Question

A 25.00-mL sample containing Fe³⁺ and Cu²⁺ required 16.06 mL of 0.050 83 M EDTA for complete titration. A 50.00-mL sample of the unknown was treated with NH₄F to protect the Fe³⁺. Then Cu²⁺ was reduced and masked by thiourea. Addition of 25.00 mL of 0.050 83 M EDTA liberated Fe³⁺ from its fluoride complex to form an EDTA complex. The excess EDTA required 19.77 mL of 0.018 83 M Pb²⁺ to reach a xylenol orange end point.
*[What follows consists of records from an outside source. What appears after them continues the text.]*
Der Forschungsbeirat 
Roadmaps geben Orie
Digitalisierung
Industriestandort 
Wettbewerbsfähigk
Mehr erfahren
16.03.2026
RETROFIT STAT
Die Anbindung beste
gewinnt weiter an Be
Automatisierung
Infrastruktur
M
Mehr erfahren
Find [Cu²⁺] in the unknown.

Short answer

The amount of Cu²⁺ in the unknown will be 0.015M.

Step-by-step solution

Given information

Amount of sample containing Fe³⁺ and Cu²⁺ = 25 mL

Amount of unknown sample treated with NH₄F to protect the Fe³⁺=50.00 mL

Amount required to form EDTA complex =25.00 mL of 0.05083 M EDTA liberated Fe³⁺ from its fluoride complex

Excess EDTA required to achieve xynol orange end point= 19.77 mL of 0.01883

EDTA

EDTA (Ethylenediaminetetraacetic acid) is a chelating compound used in different medicinal management like treatment of heavy metal toxicity, lead poisoning, neurotoxicity, coronary artery disease etc. This compound has several applications in industries, and laboratories also

Determine Cu2+

No of moles of Fe³⁺ and Cu²⁺ in 25.00 mL solution

$$\begin{gathered} =16.06mL\times 0.05083M \\ =0.82mmol \end{gathered}$$

For 2^nd titration

No of moles of EDTA used = $\left(25.00mL\right)\left(0.05083M\right)=1.271mmol$

No of moles of Pb²⁺ required =$\left(19.77mL\right)\left(0.01883M\right)=0.372mmol$

No of moles of Fe³⁺ present = $(1.271-0.372)=0.899mmol$

As 50 mL of unknown sample were used in 2^nd titration

No of moles of Fe³⁺ present in 25 mL will be = $\frac{1}{2}\left(0.899\right)mmol=0.449mmol$

Therefore, no of moles of Cu²⁺ present in 25 mL will be

$$\begin{gathered} =\left(0.82-0.449\right)mmol \\ =0.37mmol \end{gathered}$$

Concentration of Cu²⁺

$$\begin{gathered} =\frac{0.37mmol}{25mL} \\ =0.0148M \\ \approx 0.15M \end{gathered}$$

Therefore, the amount of Cu²⁺ in the unknown will be 0.015M.